--- Supplied material Enclosed Below ---

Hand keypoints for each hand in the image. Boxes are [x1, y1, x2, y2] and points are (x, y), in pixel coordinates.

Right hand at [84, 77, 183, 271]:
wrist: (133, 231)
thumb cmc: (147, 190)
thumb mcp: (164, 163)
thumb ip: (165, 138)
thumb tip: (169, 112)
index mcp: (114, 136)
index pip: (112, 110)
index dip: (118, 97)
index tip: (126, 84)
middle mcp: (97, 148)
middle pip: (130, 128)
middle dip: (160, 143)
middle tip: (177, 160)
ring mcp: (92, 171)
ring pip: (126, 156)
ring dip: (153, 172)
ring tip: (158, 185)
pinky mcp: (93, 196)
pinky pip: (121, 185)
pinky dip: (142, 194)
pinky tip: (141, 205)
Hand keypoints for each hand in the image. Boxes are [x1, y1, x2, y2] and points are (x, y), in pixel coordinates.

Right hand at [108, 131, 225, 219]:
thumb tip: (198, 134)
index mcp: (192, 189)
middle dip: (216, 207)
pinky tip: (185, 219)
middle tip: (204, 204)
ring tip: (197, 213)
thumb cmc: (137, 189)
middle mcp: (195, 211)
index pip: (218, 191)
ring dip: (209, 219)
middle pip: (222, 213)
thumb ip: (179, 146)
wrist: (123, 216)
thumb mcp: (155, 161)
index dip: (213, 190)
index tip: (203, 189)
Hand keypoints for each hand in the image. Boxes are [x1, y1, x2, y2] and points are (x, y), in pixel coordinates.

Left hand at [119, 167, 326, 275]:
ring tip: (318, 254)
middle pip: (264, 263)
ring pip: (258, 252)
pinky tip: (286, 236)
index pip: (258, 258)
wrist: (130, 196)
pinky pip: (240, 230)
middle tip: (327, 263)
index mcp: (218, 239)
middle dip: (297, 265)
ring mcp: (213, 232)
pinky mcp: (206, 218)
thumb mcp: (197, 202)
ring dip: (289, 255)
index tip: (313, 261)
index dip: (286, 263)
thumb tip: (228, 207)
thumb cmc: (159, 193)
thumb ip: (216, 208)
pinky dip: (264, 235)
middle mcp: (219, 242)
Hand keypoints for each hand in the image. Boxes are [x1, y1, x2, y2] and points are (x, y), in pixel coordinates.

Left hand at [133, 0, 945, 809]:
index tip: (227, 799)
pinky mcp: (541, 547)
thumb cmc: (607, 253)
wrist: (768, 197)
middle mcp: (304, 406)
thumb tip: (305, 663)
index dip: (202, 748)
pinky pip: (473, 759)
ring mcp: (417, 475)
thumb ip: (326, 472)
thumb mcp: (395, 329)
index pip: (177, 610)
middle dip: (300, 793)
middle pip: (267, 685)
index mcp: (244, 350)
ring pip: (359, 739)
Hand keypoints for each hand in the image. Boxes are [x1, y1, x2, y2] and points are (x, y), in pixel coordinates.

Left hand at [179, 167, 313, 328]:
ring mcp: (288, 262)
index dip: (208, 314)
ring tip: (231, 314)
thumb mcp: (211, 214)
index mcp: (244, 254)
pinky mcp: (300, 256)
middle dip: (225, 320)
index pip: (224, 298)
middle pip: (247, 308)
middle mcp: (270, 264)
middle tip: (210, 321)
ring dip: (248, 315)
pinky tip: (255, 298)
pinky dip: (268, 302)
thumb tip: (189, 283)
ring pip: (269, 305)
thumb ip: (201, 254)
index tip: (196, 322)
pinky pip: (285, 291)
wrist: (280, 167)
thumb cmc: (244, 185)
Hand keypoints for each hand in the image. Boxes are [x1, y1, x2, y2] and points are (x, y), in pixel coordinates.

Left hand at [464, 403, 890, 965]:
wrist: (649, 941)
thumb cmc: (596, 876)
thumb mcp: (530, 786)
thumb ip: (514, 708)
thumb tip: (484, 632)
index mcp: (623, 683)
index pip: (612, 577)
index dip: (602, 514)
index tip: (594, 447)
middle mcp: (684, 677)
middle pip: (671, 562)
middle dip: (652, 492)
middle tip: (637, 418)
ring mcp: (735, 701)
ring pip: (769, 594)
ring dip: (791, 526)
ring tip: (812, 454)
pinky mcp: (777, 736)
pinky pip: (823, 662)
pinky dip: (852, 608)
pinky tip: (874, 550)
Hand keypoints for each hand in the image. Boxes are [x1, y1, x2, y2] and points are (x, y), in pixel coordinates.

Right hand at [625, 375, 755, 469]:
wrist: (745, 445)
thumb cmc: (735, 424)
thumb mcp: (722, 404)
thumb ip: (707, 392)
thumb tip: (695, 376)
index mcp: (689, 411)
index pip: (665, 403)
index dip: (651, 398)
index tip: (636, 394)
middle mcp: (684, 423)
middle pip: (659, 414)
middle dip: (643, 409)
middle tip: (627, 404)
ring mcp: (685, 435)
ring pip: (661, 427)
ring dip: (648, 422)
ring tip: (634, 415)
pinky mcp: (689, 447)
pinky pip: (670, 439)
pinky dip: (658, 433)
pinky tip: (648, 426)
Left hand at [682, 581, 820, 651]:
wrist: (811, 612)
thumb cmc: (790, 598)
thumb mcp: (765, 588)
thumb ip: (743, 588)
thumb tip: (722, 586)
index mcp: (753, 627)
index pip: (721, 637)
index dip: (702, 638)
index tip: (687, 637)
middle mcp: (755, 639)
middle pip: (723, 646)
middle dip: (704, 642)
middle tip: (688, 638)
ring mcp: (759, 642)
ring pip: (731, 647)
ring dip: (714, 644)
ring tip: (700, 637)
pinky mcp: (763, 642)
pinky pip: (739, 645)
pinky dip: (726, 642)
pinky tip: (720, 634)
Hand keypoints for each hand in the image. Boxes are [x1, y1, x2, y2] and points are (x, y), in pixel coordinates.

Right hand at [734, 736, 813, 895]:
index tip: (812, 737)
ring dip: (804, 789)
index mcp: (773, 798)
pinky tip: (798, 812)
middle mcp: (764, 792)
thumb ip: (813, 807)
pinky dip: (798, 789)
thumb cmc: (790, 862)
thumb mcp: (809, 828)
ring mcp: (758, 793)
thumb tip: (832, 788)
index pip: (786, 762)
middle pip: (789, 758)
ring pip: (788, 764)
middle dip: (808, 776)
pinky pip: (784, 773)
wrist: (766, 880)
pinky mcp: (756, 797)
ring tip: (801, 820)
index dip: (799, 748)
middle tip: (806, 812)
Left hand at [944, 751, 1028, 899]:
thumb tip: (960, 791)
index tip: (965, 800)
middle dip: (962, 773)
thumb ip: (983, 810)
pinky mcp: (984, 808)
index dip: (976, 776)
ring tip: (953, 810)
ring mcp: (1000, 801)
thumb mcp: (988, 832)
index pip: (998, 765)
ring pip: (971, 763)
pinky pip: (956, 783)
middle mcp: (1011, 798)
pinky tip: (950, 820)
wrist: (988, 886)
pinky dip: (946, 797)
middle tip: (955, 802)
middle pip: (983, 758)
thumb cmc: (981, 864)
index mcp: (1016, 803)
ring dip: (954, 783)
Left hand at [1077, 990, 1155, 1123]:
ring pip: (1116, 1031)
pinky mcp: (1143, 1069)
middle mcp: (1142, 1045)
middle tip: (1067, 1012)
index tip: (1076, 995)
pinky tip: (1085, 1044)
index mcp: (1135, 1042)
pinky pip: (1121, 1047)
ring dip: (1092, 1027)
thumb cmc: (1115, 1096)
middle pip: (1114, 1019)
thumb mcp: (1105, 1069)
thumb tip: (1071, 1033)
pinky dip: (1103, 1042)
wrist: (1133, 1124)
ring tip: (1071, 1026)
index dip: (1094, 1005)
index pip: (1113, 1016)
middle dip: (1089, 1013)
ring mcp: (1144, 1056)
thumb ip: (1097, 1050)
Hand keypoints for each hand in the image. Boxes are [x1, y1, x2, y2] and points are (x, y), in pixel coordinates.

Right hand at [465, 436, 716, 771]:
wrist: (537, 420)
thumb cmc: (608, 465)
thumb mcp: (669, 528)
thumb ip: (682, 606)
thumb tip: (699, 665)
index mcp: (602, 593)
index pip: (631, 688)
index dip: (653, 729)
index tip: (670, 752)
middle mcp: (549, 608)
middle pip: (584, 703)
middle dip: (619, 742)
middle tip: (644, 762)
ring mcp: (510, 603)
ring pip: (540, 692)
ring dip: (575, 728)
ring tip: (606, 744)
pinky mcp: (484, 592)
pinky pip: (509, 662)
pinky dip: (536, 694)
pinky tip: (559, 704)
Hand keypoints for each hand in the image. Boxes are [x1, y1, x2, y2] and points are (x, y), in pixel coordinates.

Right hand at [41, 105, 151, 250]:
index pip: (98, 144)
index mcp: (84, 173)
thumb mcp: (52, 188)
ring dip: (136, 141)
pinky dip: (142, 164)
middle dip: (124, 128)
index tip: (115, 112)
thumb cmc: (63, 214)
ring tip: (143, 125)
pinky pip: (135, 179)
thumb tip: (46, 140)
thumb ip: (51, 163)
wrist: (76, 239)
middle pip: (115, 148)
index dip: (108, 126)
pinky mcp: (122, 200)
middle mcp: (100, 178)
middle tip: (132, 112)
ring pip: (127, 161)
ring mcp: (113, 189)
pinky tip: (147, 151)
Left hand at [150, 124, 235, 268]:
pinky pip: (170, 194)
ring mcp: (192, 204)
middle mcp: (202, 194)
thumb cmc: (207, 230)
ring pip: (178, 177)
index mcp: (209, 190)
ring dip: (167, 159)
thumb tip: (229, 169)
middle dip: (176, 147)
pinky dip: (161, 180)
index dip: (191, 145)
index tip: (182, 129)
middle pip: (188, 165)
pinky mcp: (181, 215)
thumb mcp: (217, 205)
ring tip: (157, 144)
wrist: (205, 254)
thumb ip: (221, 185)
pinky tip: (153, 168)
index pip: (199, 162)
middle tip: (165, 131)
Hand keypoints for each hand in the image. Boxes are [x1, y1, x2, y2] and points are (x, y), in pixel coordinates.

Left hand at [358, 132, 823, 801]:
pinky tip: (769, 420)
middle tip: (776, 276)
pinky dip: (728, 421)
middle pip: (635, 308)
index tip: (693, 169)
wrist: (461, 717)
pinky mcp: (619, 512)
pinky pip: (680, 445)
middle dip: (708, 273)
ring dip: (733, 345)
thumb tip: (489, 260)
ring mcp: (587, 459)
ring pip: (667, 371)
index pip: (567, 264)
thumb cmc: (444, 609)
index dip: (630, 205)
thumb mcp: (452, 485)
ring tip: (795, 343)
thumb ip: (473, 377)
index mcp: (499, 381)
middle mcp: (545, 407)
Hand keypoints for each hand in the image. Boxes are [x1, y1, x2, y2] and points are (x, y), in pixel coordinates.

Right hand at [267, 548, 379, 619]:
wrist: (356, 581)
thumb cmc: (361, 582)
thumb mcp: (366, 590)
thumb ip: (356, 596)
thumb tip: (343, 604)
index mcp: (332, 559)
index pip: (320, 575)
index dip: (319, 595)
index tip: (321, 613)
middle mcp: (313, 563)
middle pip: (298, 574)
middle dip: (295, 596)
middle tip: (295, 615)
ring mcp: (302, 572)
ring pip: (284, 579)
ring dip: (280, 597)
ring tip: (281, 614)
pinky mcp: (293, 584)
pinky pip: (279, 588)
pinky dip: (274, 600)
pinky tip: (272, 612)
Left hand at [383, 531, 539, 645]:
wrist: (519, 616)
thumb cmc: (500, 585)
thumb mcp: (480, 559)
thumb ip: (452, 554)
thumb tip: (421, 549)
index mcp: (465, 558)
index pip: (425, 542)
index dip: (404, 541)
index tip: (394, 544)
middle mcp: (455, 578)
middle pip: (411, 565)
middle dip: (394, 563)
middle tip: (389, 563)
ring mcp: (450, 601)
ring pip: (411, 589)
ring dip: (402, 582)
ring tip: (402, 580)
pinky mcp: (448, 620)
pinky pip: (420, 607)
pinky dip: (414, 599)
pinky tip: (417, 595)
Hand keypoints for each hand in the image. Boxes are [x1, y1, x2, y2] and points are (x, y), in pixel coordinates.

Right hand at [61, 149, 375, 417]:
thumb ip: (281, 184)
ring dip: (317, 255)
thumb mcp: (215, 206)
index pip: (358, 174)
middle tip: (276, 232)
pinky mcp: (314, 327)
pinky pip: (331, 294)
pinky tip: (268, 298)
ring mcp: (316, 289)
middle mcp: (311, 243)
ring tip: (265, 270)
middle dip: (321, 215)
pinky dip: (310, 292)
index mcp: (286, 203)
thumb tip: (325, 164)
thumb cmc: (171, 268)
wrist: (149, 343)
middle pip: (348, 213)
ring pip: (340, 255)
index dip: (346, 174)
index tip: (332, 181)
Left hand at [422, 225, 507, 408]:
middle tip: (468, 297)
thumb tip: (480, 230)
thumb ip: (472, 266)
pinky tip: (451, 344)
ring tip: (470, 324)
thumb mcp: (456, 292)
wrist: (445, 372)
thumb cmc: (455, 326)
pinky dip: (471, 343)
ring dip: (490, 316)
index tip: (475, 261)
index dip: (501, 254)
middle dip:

--- End of Enclosed Supplied material ---

> **Task description**
Could you repeat exactly the lines in the listing above from the one with "thumb tip: (198, 134)" down to the one with "ring pip: (359, 739)"? Include both of those lines.

> **Solved exercise**
thumb tip: (198, 134)
index mcp: (192, 189)
middle dip: (216, 207)
pinky tip: (185, 219)
middle tip: (204, 204)
ring tip: (197, 213)
thumb cmc: (137, 189)
middle mcp: (195, 211)
index pip: (218, 191)
ring dip: (209, 219)
middle pip: (222, 213)
thumb ip: (179, 146)
wrist: (123, 216)
thumb mcp: (155, 161)
index dip: (213, 190)
index tip: (203, 189)
Hand keypoints for each hand in the image. Boxes are [x1, y1, x2, y2] and points are (x, y), in pixel coordinates.

Left hand at [119, 167, 326, 275]:
ring tip: (318, 254)
middle pip: (264, 263)
ring pip: (258, 252)
pinky tip: (286, 236)
index pip: (258, 258)
wrist: (130, 196)
pinky pip: (240, 230)
middle tip: (327, 263)
index mcp: (218, 239)
middle dip: (297, 265)
ring mcp: (213, 232)
pinky mcp: (206, 218)
thumb mcp: (197, 202)
ring dip: (289, 255)
index tip: (313, 261)
index dip: (286, 263)
thumb tip: (228, 207)
thumb cmc: (159, 193)
thumb ip: (216, 208)
pinky dip: (264, 235)
middle mcp: (219, 242)
Hand keypoints for each hand in the image. Boxes are [x1, y1, x2, y2] and points are (x, y), in pixel coordinates.

Left hand at [133, 0, 945, 809]:
index tip: (227, 799)
pinky mcp: (541, 547)
thumb cmc: (607, 253)
wrist: (768, 197)
middle mcp: (304, 406)
thumb tip: (305, 663)
index dip: (202, 748)
pinky pip: (473, 759)
ring mcp: (417, 475)
thumb ip: (326, 472)
thumb mcp: (395, 329)
index pip: (177, 610)
middle dip: (300, 793)
middle pip: (267, 685)
index mcp: (244, 350)
ring pip: (359, 739)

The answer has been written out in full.